Dataset content |

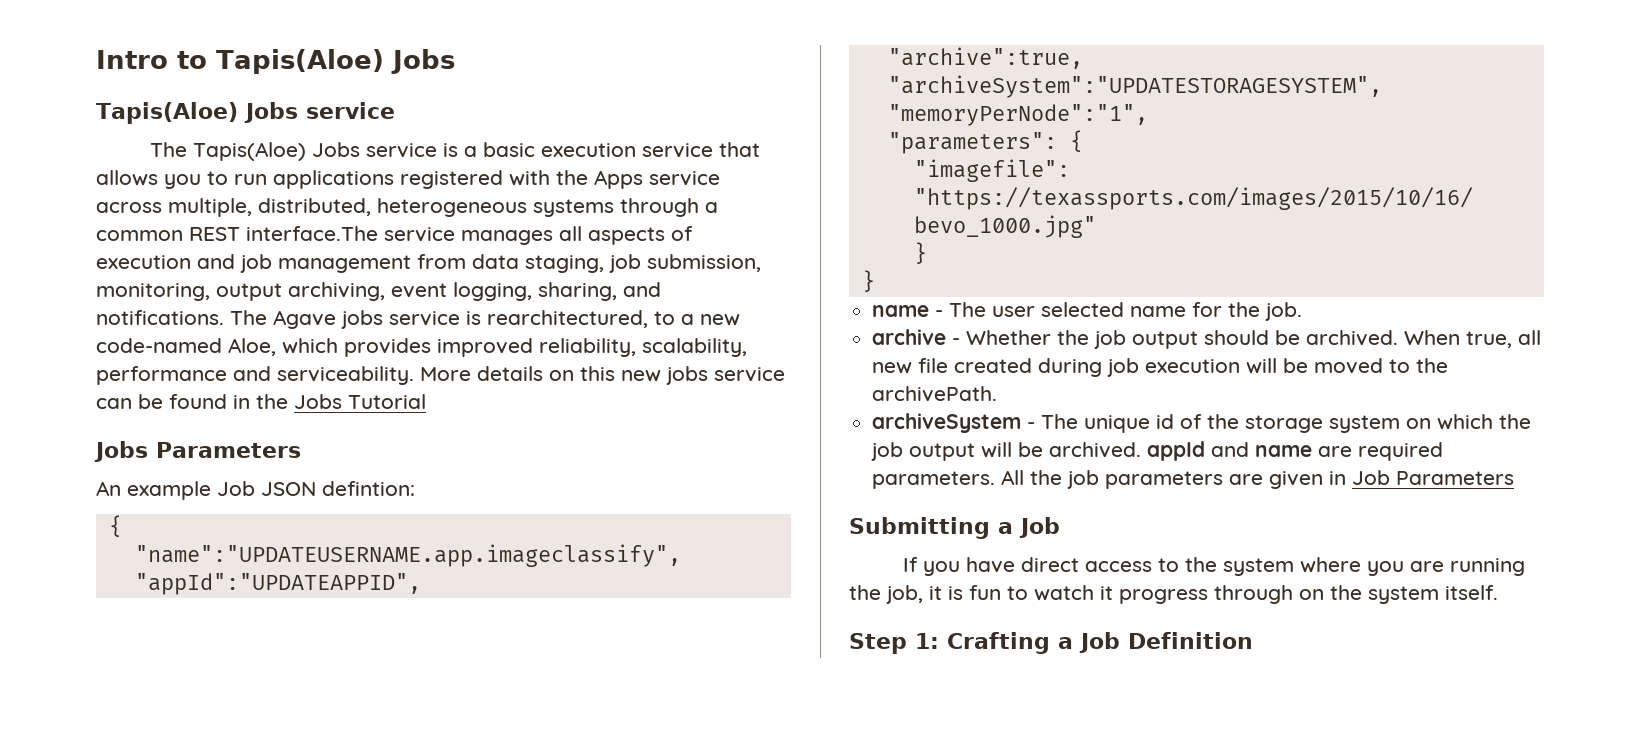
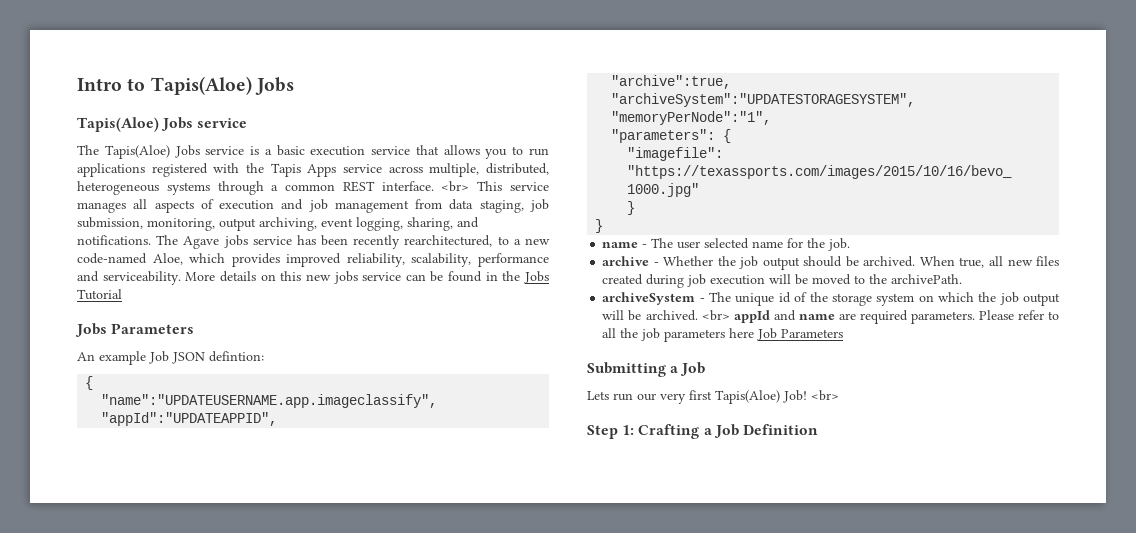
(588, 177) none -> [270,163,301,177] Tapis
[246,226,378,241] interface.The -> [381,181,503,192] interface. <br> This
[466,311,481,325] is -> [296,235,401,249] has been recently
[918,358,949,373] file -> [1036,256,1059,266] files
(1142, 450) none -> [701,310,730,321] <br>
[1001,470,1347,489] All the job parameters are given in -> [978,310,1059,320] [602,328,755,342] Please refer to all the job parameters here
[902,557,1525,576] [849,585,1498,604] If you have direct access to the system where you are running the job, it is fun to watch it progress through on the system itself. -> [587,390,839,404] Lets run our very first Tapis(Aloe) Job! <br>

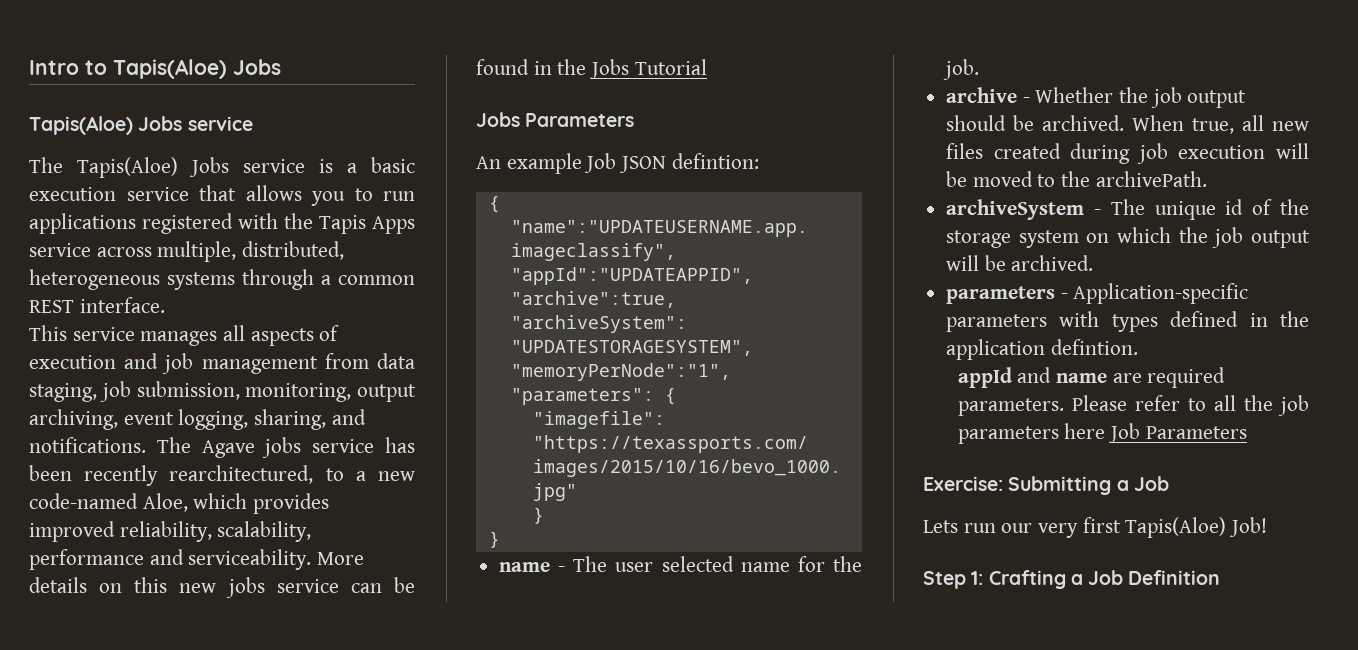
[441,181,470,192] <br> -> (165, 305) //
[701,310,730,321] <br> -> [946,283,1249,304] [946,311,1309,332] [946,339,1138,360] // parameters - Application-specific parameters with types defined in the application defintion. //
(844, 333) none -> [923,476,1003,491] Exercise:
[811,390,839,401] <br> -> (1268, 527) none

What you will do | Copy the listing exactly. Any image in it stays out of the copy.

Exercise output |
(588, 177) none -> [270,163,301,177] Tapis
[246,226,378,241] interface.The -> [381,181,503,192] interface. <br> This
[466,311,481,325] is -> [296,235,401,249] has been recently
[918,358,949,373] file -> [1036,256,1059,266] files
(1142, 450) none -> [701,310,730,321] <br>
[1001,470,1347,489] All the job parameters are given in -> [978,310,1059,320] [602,328,755,342] Please refer to all the job parameters here
[902,557,1525,576] [849,585,1498,604] If you have direct access to the system where you are running the job, it is fun to watch it progress through on the system itself. -> [587,390,839,404] Lets run our very first Tapis(Aloe) Job! <br>

[441,181,470,192] <br> -> (165, 305) //
[701,310,730,321] <br> -> [946,283,1249,304] [946,311,1309,332] [946,339,1138,360] // parameters - Application-specific parameters with types defined in the application defintion. //
(844, 333) none -> [923,476,1003,491] Exercise:
[811,390,839,401] <br> -> (1268, 527) none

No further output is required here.